● EXERCISE DATA:
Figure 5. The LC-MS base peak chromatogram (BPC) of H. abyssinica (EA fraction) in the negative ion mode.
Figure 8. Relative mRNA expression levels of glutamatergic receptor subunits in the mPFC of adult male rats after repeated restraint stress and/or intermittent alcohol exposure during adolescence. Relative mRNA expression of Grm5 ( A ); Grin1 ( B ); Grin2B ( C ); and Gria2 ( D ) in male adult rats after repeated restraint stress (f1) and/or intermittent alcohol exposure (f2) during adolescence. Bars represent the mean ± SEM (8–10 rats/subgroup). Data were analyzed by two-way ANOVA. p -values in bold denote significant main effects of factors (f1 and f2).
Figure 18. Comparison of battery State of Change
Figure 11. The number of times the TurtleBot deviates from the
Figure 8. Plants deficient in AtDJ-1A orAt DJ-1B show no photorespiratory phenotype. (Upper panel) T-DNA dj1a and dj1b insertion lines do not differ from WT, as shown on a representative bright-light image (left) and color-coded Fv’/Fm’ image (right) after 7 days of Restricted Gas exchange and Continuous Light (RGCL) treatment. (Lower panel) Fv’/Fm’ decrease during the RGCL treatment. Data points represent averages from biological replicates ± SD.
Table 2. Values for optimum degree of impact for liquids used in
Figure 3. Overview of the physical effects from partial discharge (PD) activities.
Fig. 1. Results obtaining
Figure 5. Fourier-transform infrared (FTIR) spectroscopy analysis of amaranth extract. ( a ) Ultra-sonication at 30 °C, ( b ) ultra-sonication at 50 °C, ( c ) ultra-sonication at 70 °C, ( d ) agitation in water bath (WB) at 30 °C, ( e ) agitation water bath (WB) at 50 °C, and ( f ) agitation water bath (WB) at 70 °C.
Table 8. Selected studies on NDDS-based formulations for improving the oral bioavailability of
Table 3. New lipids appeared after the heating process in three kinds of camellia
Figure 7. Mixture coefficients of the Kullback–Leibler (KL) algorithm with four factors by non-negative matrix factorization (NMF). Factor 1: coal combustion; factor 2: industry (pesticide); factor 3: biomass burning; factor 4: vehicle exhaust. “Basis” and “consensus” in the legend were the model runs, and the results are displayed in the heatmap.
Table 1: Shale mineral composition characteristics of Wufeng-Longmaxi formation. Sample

● WHAT TO PRODUCE:
All lines above from the one containing "Table 8. Selected" to the one containing "Table 3. New" must be repeated exactly, both lines included, and no others.

● EXPECTED OUTPUT:
Table 8. Selected studies on NDDS-based formulations for improving the oral bioavailability of
Table 3. New lipids appeared after the heating process in three kinds of camellia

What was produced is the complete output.